7. The method according to claim 1, further comprising: seeding said bioreactor with material containing bacteria for oxidizing said substrate, said seeding including adding an amount of a nitrifying biomass to said bioreactor.

8. The method according to claim 1, wherein said electricity is captured and stored.

9. The method according to claim 1, further comprising: serially transferring bacteria grown in the presence of said anode enriched with a substantially soluble electron acceptor from said bioreactor to a second bioreactor thereby seeding said second bioreactor.

10. A system for producing a microbial fuel cell having improved electricity generating capabilities, said system comprising: a bioreactor module including the following: a bioreactor having a microbial fuel cell; and a substantially soluble electron acceptor for enriching an anode of said microbial fuel cell in said bioreactor; a transfer module including means for serially transferring bacteria grown in the presence of said anode enriched with a substantially soluble electron acceptor from said bioreactor to a second bioreactor having a microbial fuel cell thereby seeding said second bioreactor; a treatment module including said second bioreactor having a microbial fuel cell means for oxidizing elements of domestic wastewater, biosolids, and combinations thereof using primarily said serially transferred bacteria, and means for generating electricity.

11. The system according to claim 10, wherein said substantially soluble electron acceptor is iron (iii) chloride.

12. The system according to claim 10, wherein said treatment module includes means for producing free electrons, means for channeling said free electrons away from a terminal electron acceptor and to said enriched anode, said enriched anode serving as an electron acceptor; and means for carrying said free electrons from said enriched anode to a cathode of said microbial fuel cell to generate said electricity.

13. The system according to claim 10, wherein said microbial fuel cell further comprises: a plurality of anode panels defining said anode, said plurality of anode panels being enriched with iron (iii) chloride; and a central cathode chamber, said cathode positioned therein.

14. A method of sustainable wastewater and biosolids treatment using a bioreactor including a microbial fuel cell, said method comprising: enriching an anode of said microbial fuel cell in said bioreactor with iron (iii) chloride; growing said bacteria in the presence of said anode enriched iron (iii) chloride; oxidizing a substrate using said bacteria to produce free electrons; channeling said free electrons away from a terminal electron acceptor and to said enriched anode, said enriched anode serving as an electron acceptor; and carrying said free electrons from said enriched anode to a cathode of said microbial fuel cell to generate electricity.

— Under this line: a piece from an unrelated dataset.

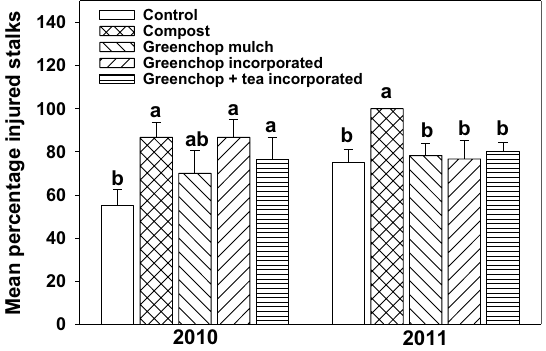
Fig. 3 Mean ( SE) percentages of sugarcane stalks injured by E. ± loftini tunneling field plots with soil amended with compost, and greenchop that was mulched, soil incorporated, and sprayed with compost extract before soil incorporation, and a non-amended control, ( n 6 plots), Hidalgo Co., Texas; 2010, =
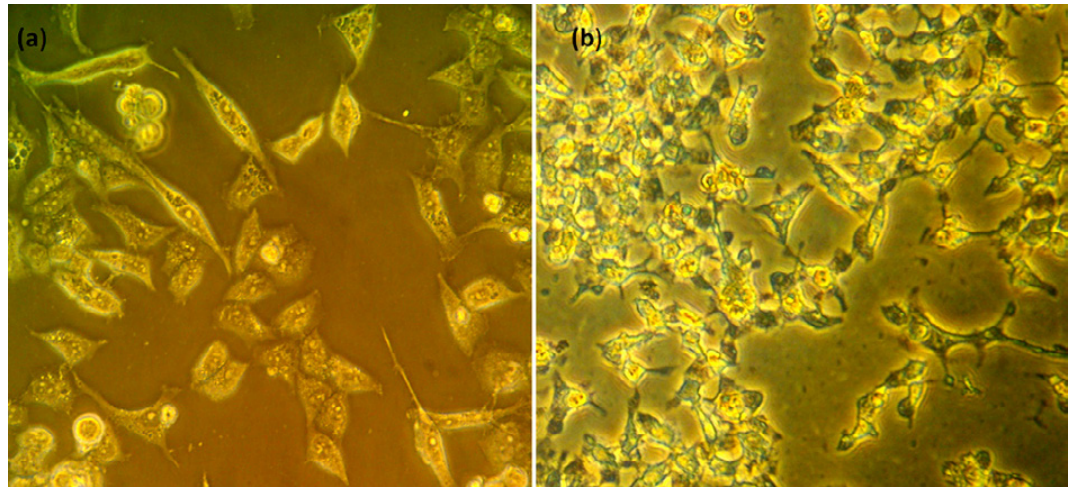
Fig. 5. Follow-up of nanoparticles uptake with Prussian blue staining after 4 h incubation for (a) negative control (complete culture medium) and (b) sample A 60 μg(Fe)/ml.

15. The method according to claim 14, further comprising: providing a substrate for oxidation in said bioreactor, wherein said substrate includes domestic wastewater, biosolids, and a combination thereof.

16. The method according to claim 14, further comprising: providing a feed material to said bioreactor to serve as a principal electron donor to encourage the growth of said bacteria in said bioreactor, wherein said feed material includes acetate.

17. The method according to claim 14, wherein growing said bacteria in the presence of said anode enriched with iron (iii) chloride facilitates propagation of a community of bacteria with iron-reducing capabilities.

18. The method according to claim 15, wherein providing a substrate for oxidation in said bioreactor includes providing a continuous flow or refillable batch of said substrate.

19. The method according to claim 14, further comprising: seeding said bioreactor with material containing bacteria for oxidizing said substrate, wherein seeding said bioreactor with material containing bacteria for oxidizing said substrate includes adding an amount of a nitrifying biomass to said bioreactor.

20. The method according to claim 14, further comprising: serially transferring bacteria grown in the presence of said anode enriched with a substantially soluble electron acceptor from said bioreactor to a second bioreactor thereby seeding said second bioreactor.